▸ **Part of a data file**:

☆ ☆ ☆

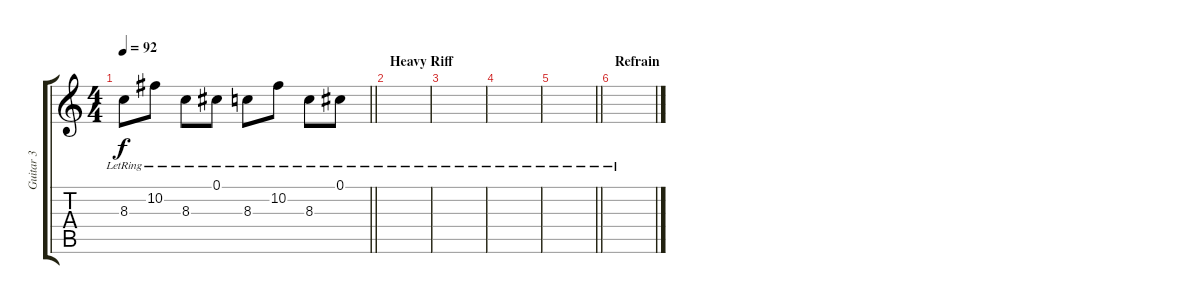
\track ("Guitar 3" "Guitar 3") {instrument acousticguitarnylon}
\staff {score tabs}
\tuning (Db4 Ab3 E3 B2 Gb2 Db2) {hide}
\ts (4 4)
\tempo 92
\clef g2
\barLineRight lightlight
\ks c
8.3{lr}.8{dy f} 10.2{lr}.8 8.3{lr}.8 0.1{lr}.8 8.3{lr}.8 10.2{lr}.8 8.3{lr}.8 0.1{lr}.8 |
\section ("" "Heavy Riff")
|
|
|
\barLineRight lightlight
|
\section ("" "Refrain")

☆ ☆ ☆

▸ **SHORT PROBLEM**:
Reproduce the notation text of the rows above character for character, omitting the pictures from your answer.

▸ **FINAL RESULT**:
\track ("Guitar 3" "Guitar 3") {instrument acousticguitarnylon}
\staff {score tabs}
\tuning (Db4 Ab3 E3 B2 Gb2 Db2) {hide}
\ts (4 4)
\tempo 92
\clef g2
\barLineRight lightlight
\ks c
8.3{lr}.8{dy f} 10.2{lr}.8 8.3{lr}.8 0.1{lr}.8 8.3{lr}.8 10.2{lr}.8 8.3{lr}.8 0.1{lr}.8 |
\section ("" "Heavy Riff")
|
|
|
\barLineRight lightlight
|
\section ("" "Refrain")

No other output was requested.